Compilation has been the topic of much research work in the last 40 years, focusing mostly on high-performance execution (“optimization”) of low-level languages such as Fortran and C. Two major results came out of these efforts: one is a superb body of performance optimization algorithms, techniques and methodologies; the other is the whole field of static program analysis, which now serves not only to increase performance but also to increase reliability, through automatic detection of bugs and establishment of safety properties. The work on compilation carried out in the Gallium group focuses on a less investigated topic: compiler certification.
Formal verification of compiler correctness.

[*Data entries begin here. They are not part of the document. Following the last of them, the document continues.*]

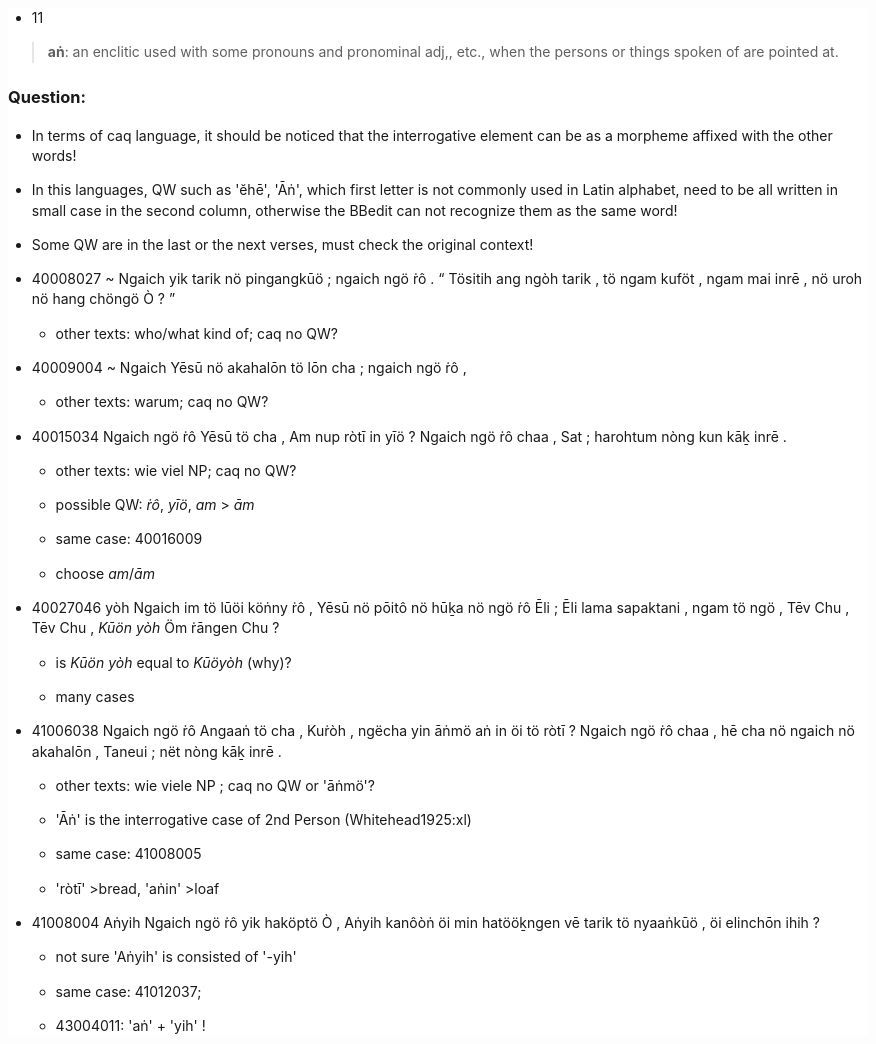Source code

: - 11

> **aṅ**: an enclitic used with some pronouns and pronominal adj,, etc., when the persons or things spoken of are pointed at. 

### Question:

- In terms of caq language, it should be noticed that the interrogative element can be as a morpheme affixed with the other words!

- In this languages, QW such as 'ĕhē', 'Āṅ', which first letter is not commonly used in Latin alphabet, need to be all written in small case in the second column, otherwise the BBedit can not recognize them as the same word!

- Some QW are in the last or the next verses, must check the original context!

- 40008027	~		Ngaich yik tarik nö pingangkūö ; ngaich ngö ṙô . “ Tösitih ang ngòh tarik , tö ngam kuföt , ngam mai inrē , nö uroh nö hang chöngö Ò ? ”

  - other texts: who/what kind of; caq no QW?

- 40009004	~		Ngaich Yēsū nö akahalōn tö lōn cha ; ngaich ngö ṙô ,

  - other texts: warum; caq no QW?
  
- 40015034			Ngaich ngö ṙô Yēsū tö cha , Am nup ròtī in yīö ? Ngaich ngö ṙô chaa , Sat ; harohtum nòng kun kāḵ inrē .

  - other texts: wie viel NP; caq no QW?
  
  - possible QW: *ṙô*, *yīö*, *am* > *ām*
  
  - same case: 40016009
  
  - choose *am*/*ām*
  
- 40027046	yòh		Ngaich im tö lūöi köṅny ṙô , Yēsū nö pōitô nö hūḵa nö ngö ṙô Ēli ; Ēli lama sapaktani , ngam tö ngö , Tēv Chu , Tēv Chu , *Kūön yòh* Öm ṙāngen Chu ?
  
  - is *Kūön yòh* equal to *Kūöyòh* (why)?
  
  - many cases
  
- 41006038	  Ngaich ngö ṙô Angaaṅ tö cha , Kuṙòh , ngëcha yin āṅmö aṅ in öi tö ròtī ? Ngaich ngö ṙô chaa , hē cha nö ngaich nö akahalōn , Taneui ; nët nòng kāḵ inrē .

  - other texts: wie viele NP ; caq no QW or 'āṅmö'?
    
  - 'Āṅ' is the interrogative case of 2nd Person (Whitehead1925:xl)
  
  - same case: 41008005
  
  - 'ròtī' >bread, 'aṅin' >loaf
  
- 41008004	Aṅyih		Ngaich ngö ṙô yik haköptö Ò , Aṅyih kanôòṅ öi min hatööḵngen vē tarik tö nyaaṅkūö , öi elinchōn ihih ?

  - not sure 'Aṅyih' is consisted of '-yih'
  
  - same case: 41012037; 
  
  - 43004011: 'aṅ' + 'yih' !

While the algorithmic aspects of compilation (termination and complexity) have been well studied, its semantic correctness – the fact that the compiler preserves the meaning of programs – is generally taken for granted. In other terms, the correctness of compilers is generally established only through testing. This is adequate for compiling low-assurance software, themselves validated only by testing: what is tested is the executable code produced by the compiler, therefore compiler bugs are detected along with application bugs. This is not adequate for high-assurance, critical software which must be validated using formal methods: what is formally verified is the source code of the application; bugs in the compiler used to turn the source into the final executable can invalidate the guarantees so painfully obtained by formal verification of the source.
To establish strong guarantees that the compiler can be trusted not to change the behavior of the program, it is necessary to apply formal methods to the compiler itself. Several approaches in this direction have been investigated, including translation validation, proof-carrying code, and type-preserving compilation. The approach that we currently investigate, called compiler verification, applies program proof techniques to the compiler itself, seen as a program in particular, and use a theorem prover (the Coq system) to prove that the generated code is observationally equivalent to the source code. Besides its potential impact on the critical software industry, this line of work is also scientifically fertile: it improves our semantic understanding of compiler intermediate languages, static analyses and code transformations.